>>>>

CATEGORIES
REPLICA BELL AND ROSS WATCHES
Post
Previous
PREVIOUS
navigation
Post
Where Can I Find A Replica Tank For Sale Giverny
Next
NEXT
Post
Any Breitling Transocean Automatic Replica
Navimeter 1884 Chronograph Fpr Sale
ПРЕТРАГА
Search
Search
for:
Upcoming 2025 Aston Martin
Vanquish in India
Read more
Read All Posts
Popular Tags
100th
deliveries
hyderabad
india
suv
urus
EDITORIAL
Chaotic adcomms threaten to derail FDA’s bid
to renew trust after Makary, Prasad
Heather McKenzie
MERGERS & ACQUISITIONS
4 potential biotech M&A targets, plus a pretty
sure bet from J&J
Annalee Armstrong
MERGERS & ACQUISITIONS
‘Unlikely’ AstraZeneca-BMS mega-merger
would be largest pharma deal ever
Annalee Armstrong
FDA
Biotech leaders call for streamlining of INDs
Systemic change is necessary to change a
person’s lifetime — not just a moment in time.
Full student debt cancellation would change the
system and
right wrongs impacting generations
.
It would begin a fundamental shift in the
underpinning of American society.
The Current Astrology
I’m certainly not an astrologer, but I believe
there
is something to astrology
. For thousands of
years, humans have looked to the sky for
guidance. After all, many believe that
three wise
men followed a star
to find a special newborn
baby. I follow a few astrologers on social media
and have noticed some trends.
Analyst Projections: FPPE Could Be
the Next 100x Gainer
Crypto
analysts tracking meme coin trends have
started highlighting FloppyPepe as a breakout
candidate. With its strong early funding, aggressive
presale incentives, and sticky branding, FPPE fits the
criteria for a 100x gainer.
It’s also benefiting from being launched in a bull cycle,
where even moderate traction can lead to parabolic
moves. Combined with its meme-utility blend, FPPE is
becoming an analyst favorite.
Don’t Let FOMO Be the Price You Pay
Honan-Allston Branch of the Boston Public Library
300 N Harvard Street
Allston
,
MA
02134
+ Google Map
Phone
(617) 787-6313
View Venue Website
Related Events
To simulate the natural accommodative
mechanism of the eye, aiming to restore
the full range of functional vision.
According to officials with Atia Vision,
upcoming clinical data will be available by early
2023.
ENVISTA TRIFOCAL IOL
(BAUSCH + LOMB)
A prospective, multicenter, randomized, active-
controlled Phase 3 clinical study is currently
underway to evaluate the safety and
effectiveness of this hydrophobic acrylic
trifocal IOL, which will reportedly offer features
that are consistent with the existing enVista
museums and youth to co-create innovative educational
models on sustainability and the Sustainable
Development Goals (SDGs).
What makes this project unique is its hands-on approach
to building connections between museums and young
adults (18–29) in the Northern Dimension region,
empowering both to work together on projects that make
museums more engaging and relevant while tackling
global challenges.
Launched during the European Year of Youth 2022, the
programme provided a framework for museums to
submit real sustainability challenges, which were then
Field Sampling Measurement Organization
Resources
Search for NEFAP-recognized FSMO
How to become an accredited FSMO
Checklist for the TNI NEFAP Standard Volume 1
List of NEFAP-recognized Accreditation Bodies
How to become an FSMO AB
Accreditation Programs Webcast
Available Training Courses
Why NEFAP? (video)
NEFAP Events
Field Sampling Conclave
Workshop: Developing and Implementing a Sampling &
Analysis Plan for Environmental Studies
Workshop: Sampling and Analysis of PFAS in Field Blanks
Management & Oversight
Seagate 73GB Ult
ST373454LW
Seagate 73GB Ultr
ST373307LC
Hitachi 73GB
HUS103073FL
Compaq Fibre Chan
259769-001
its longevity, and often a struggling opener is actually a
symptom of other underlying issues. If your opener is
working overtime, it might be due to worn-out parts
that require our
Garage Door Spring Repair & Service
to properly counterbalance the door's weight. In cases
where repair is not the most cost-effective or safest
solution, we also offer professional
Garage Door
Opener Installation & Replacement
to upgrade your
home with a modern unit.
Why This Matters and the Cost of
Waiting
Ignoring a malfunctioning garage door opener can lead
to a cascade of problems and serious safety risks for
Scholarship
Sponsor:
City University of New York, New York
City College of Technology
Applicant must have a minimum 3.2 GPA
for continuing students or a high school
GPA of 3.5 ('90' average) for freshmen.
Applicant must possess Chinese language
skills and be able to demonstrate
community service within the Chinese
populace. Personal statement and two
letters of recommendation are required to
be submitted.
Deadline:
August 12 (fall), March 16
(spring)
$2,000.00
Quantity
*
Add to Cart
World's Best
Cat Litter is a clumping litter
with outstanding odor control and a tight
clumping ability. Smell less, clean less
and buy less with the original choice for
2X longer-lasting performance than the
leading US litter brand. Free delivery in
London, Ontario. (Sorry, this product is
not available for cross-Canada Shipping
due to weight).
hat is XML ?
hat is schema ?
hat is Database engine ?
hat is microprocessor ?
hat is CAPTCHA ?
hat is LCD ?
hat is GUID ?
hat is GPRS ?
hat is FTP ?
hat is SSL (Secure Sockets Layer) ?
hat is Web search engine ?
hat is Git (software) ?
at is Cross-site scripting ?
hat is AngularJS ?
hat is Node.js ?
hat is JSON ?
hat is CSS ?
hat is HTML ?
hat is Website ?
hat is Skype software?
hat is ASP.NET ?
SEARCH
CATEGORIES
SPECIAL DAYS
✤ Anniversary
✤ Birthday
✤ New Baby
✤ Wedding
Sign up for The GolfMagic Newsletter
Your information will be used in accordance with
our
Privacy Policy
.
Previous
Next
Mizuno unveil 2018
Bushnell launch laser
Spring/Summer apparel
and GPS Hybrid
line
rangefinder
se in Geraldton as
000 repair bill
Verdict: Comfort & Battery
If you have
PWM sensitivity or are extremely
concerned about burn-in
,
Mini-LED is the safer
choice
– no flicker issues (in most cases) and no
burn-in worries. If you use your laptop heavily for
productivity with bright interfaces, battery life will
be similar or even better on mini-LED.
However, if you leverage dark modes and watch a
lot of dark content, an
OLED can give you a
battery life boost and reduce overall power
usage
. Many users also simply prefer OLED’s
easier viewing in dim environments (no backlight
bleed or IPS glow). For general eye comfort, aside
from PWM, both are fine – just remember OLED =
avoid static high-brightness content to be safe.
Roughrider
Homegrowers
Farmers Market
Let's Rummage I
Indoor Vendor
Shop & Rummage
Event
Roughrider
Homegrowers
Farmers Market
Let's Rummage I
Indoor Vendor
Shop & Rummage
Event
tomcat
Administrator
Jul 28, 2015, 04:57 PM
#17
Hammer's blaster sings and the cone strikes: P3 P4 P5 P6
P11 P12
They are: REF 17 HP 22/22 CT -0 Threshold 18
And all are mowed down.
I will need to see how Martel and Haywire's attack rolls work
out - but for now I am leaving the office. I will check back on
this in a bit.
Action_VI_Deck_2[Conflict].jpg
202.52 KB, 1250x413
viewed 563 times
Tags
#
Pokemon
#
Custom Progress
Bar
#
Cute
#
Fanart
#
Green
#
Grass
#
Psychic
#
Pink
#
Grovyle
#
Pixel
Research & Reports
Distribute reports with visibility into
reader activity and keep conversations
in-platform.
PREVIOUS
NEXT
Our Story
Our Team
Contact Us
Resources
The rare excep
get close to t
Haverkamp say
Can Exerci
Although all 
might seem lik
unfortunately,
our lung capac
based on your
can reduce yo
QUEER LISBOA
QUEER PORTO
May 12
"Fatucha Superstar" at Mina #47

<<<<

Your assignment: Update the rows above by replacing "MERGERS & ACQUISITIONS" with "DEALS & BUYOUTS" each time it occurs. Leave every other word unchanged.

Task output:
CATEGORIES
REPLICA BELL AND ROSS WATCHES
Post
Previous
PREVIOUS
navigation
Post
Where Can I Find A Replica Tank For Sale Giverny
Next
NEXT
Post
Any Breitling Transocean Automatic Replica
Navimeter 1884 Chronograph Fpr Sale
ПРЕТРАГА
Search
Search
for:
Upcoming 2025 Aston Martin
Vanquish in India
Read more
Read All Posts
Popular Tags
100th
deliveries
hyderabad
india
suv
urus
EDITORIAL
Chaotic adcomms threaten to derail FDA’s bid
to renew trust after Makary, Prasad
Heather McKenzie
DEALS & BUYOUTS
4 potential biotech M&A targets, plus a pretty
sure bet from J&J
Annalee Armstrong
DEALS & BUYOUTS
‘Unlikely’ AstraZeneca-BMS mega-merger
would be largest pharma deal ever
Annalee Armstrong
FDA
Biotech leaders call for streamlining of INDs
Systemic change is necessary to change a
person’s lifetime — not just a moment in time.
Full student debt cancellation would change the
system and
right wrongs impacting generations
.
It would begin a fundamental shift in the
underpinning of American society.
The Current Astrology
I’m certainly not an astrologer, but I believe
there
is something to astrology
. For thousands of
years, humans have looked to the sky for
guidance. After all, many believe that
three wise
men followed a star
to find a special newborn
baby. I follow a few astrologers on social media
and have noticed some trends.
Analyst Projections: FPPE Could Be
the Next 100x Gainer
Crypto
analysts tracking meme coin trends have
started highlighting FloppyPepe as a breakout
candidate. With its strong early funding, aggressive
presale incentives, and sticky branding, FPPE fits the
criteria for a 100x gainer.
It’s also benefiting from being launched in a bull cycle,
where even moderate traction can lead to parabolic
moves. Combined with its meme-utility blend, FPPE is
becoming an analyst favorite.
Don’t Let FOMO Be the Price You Pay
Honan-Allston Branch of the Boston Public Library
300 N Harvard Street
Allston
,
MA
02134
+ Google Map
Phone
(617) 787-6313
View Venue Website
Related Events
To simulate the natural accommodative
mechanism of the eye, aiming to restore
the full range of functional vision.
According to officials with Atia Vision,
upcoming clinical data will be available by early
2023.
ENVISTA TRIFOCAL IOL
(BAUSCH + LOMB)
A prospective, multicenter, randomized, active-
controlled Phase 3 clinical study is currently
underway to evaluate the safety and
effectiveness of this hydrophobic acrylic
trifocal IOL, which will reportedly offer features
that are consistent with the existing enVista
museums and youth to co-create innovative educational
models on sustainability and the Sustainable
Development Goals (SDGs).
What makes this project unique is its hands-on approach
to building connections between museums and young
adults (18–29) in the Northern Dimension region,
empowering both to work together on projects that make
museums more engaging and relevant while tackling
global challenges.
Launched during the European Year of Youth 2022, the
programme provided a framework for museums to
submit real sustainability challenges, which were then
Field Sampling Measurement Organization
Resources
Search for NEFAP-recognized FSMO
How to become an accredited FSMO
Checklist for the TNI NEFAP Standard Volume 1
List of NEFAP-recognized Accreditation Bodies
How to become an FSMO AB
Accreditation Programs Webcast
Available Training Courses
Why NEFAP? (video)
NEFAP Events
Field Sampling Conclave
Workshop: Developing and Implementing a Sampling &
Analysis Plan for Environmental Studies
Workshop: Sampling and Analysis of PFAS in Field Blanks
Management & Oversight
Seagate 73GB Ult
ST373454LW
Seagate 73GB Ultr
ST373307LC
Hitachi 73GB
HUS103073FL
Compaq Fibre Chan
259769-001
its longevity, and often a struggling opener is actually a
symptom of other underlying issues. If your opener is
working overtime, it might be due to worn-out parts
that require our
Garage Door Spring Repair & Service
to properly counterbalance the door's weight. In cases
where repair is not the most cost-effective or safest
solution, we also offer professional
Garage Door
Opener Installation & Replacement
to upgrade your
home with a modern unit.
Why This Matters and the Cost of
Waiting
Ignoring a malfunctioning garage door opener can lead
to a cascade of problems and serious safety risks for
Scholarship
Sponsor:
City University of New York, New York
City College of Technology
Applicant must have a minimum 3.2 GPA
for continuing students or a high school
GPA of 3.5 ('90' average) for freshmen.
Applicant must possess Chinese language
skills and be able to demonstrate
community service within the Chinese
populace. Personal statement and two
letters of recommendation are required to
be submitted.
Deadline:
August 12 (fall), March 16
(spring)
$2,000.00
Quantity
*
Add to Cart
World's Best
Cat Litter is a clumping litter
with outstanding odor control and a tight
clumping ability. Smell less, clean less
and buy less with the original choice for
2X longer-lasting performance than the
leading US litter brand. Free delivery in
London, Ontario. (Sorry, this product is
not available for cross-Canada Shipping
due to weight).
hat is XML ?
hat is schema ?
hat is Database engine ?
hat is microprocessor ?
hat is CAPTCHA ?
hat is LCD ?
hat is GUID ?
hat is GPRS ?
hat is FTP ?
hat is SSL (Secure Sockets Layer) ?
hat is Web search engine ?
hat is Git (software) ?
at is Cross-site scripting ?
hat is AngularJS ?
hat is Node.js ?
hat is JSON ?
hat is CSS ?
hat is HTML ?
hat is Website ?
hat is Skype software?
hat is ASP.NET ?
SEARCH
CATEGORIES
SPECIAL DAYS
✤ Anniversary
✤ Birthday
✤ New Baby
✤ Wedding
Sign up for The GolfMagic Newsletter
Your information will be used in accordance with
our
Privacy Policy
.
Previous
Next
Mizuno unveil 2018
Bushnell launch laser
Spring/Summer apparel
and GPS Hybrid
line
rangefinder
se in Geraldton as
000 repair bill
Verdict: Comfort & Battery
If you have
PWM sensitivity or are extremely
concerned about burn-in
,
Mini-LED is the safer
choice
– no flicker issues (in most cases) and no
burn-in worries. If you use your laptop heavily for
productivity with bright interfaces, battery life will
be similar or even better on mini-LED.
However, if you leverage dark modes and watch a
lot of dark content, an
OLED can give you a
battery life boost and reduce overall power
usage
. Many users also simply prefer OLED’s
easier viewing in dim environments (no backlight
bleed or IPS glow). For general eye comfort, aside
from PWM, both are fine – just remember OLED =
avoid static high-brightness content to be safe.
Roughrider
Homegrowers
Farmers Market
Let's Rummage I
Indoor Vendor
Shop & Rummage
Event
Roughrider
Homegrowers
Farmers Market
Let's Rummage I
Indoor Vendor
Shop & Rummage
Event
tomcat
Administrator
Jul 28, 2015, 04:57 PM
#17
Hammer's blaster sings and the cone strikes: P3 P4 P5 P6
P11 P12
They are: REF 17 HP 22/22 CT -0 Threshold 18
And all are mowed down.
I will need to see how Martel and Haywire's attack rolls work
out - but for now I am leaving the office. I will check back on
this in a bit.
Action_VI_Deck_2[Conflict].jpg
202.52 KB, 1250x413
viewed 563 times
Tags
#
Pokemon
#
Custom Progress
Bar
#
Cute
#
Fanart
#
Green
#
Grass
#
Psychic
#
Pink
#
Grovyle
#
Pixel
Research & Reports
Distribute reports with visibility into
reader activity and keep conversations
in-platform.
PREVIOUS
NEXT
Our Story
Our Team
Contact Us
Resources
The rare excep
get close to t
Haverkamp say
Can Exerci
Although all 
might seem lik
unfortunately,
our lung capac
based on your
can reduce yo
QUEER LISBOA
QUEER PORTO
May 12
"Fatucha Superstar" at Mina #47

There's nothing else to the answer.